Right hip and knee joint rotations of the stroke patient in the sagittal plane are shown in Fig. 16. While the walking speed of the stroke patient is similar to that of the healthy subject, ranges of both hip and knee joint rotations are much smaller. Moreover, the knee joint rotation pattern is also different because it has an inflection point (60–70% in the gait cycle) in Fig. 16(b). Last but not least, the standard deviations of the hip and knee joint angles are larger than those of the healthy subject, which indicates more variations in his gait patterns between steps.

Experimental Results of a Parkinson's Disease Patient.

Figure 17(a) shows the GCF signals and the detected gait phases from the left (affected) side of the Parkinson's disease patient. Three problems can be clearly identified from the smart shoe signals, with the first one being weak heel strike. The maximum heel strike force is around 50 lbs, which is much less than the force on the support force from the forefoot. The second abnormality lies in the improper lateral boarder support. Figure 12(a) indicates that a healthy subject tends to put more body weight on the medial boarder during forefoot support. However, this patient did in an opposite manner, which leads to imbalance and fall. Moreover, the patient failed to put enough force on the toe, which yielded a poor push-off before swing phase.
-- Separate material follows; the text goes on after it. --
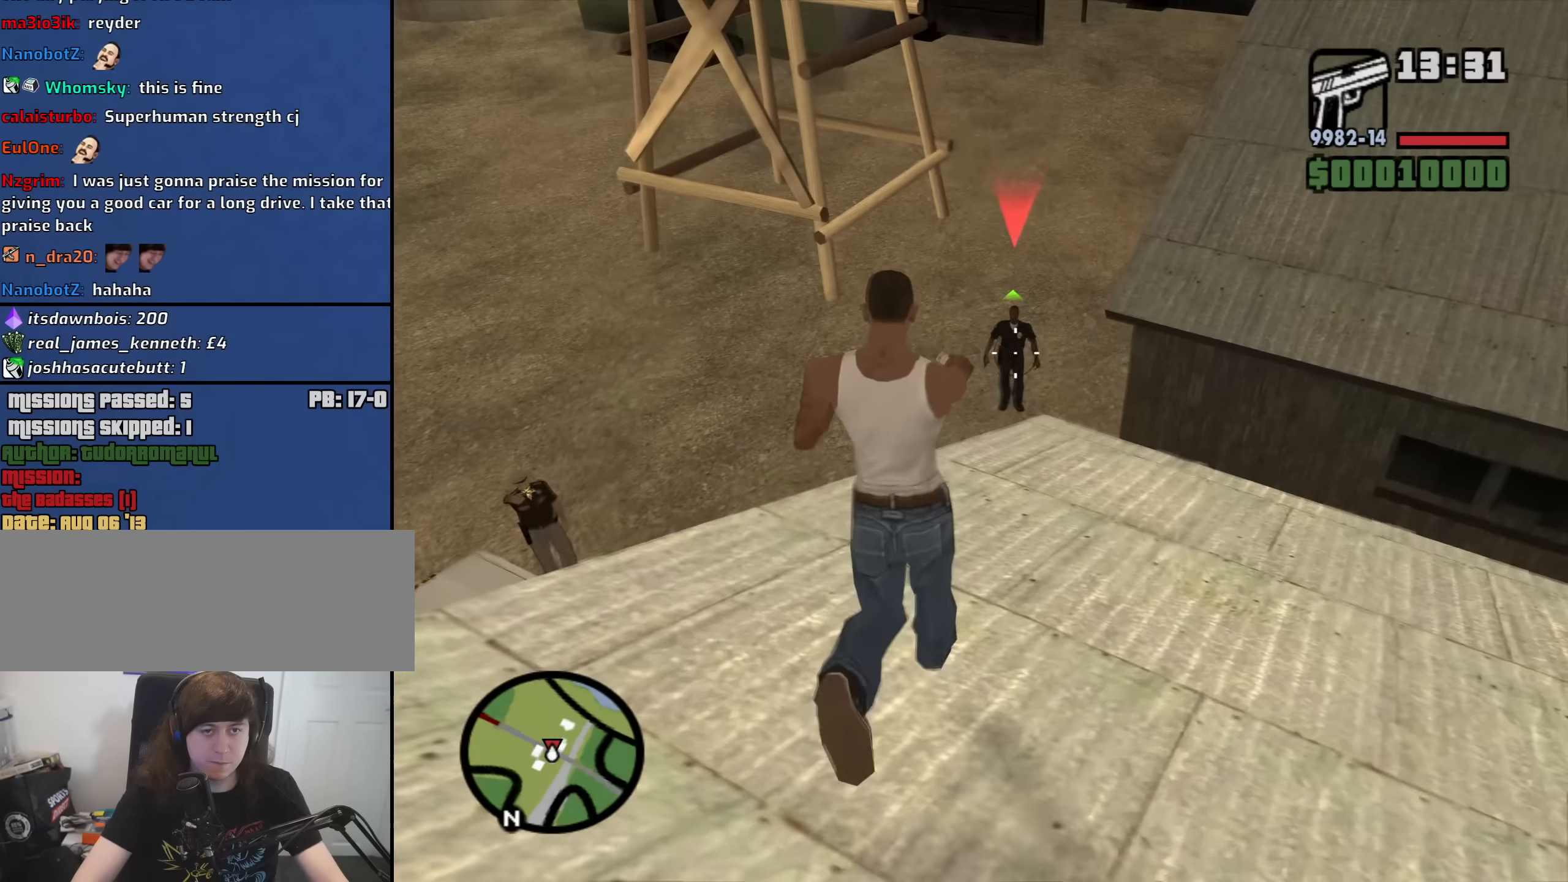
{"keys": [], "mouse": ["left", "right"], "events": [[83, "mouse_left", "down"], [167, "w", "up"], [217, "mouse_left", "up"], [450, "mouse_left", "down"]]}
As a result of the three problems mentioned above, three gait phases (IC, LR, and PS) are missing, respectively, as shown in Fig. 17(b).

Left hip and knee joint rotations in the sagittal plane are shown in Fig. 18. While this patient presents a large range of motion in the hip joint, there is an inflection point after 60% of the gait cycle and large variations also occur here, which is clearly abnormal by comparing with the healthy subject data in Fig. 14(a). The knee joint rotation of this patient is almost normal except for the small range of motion.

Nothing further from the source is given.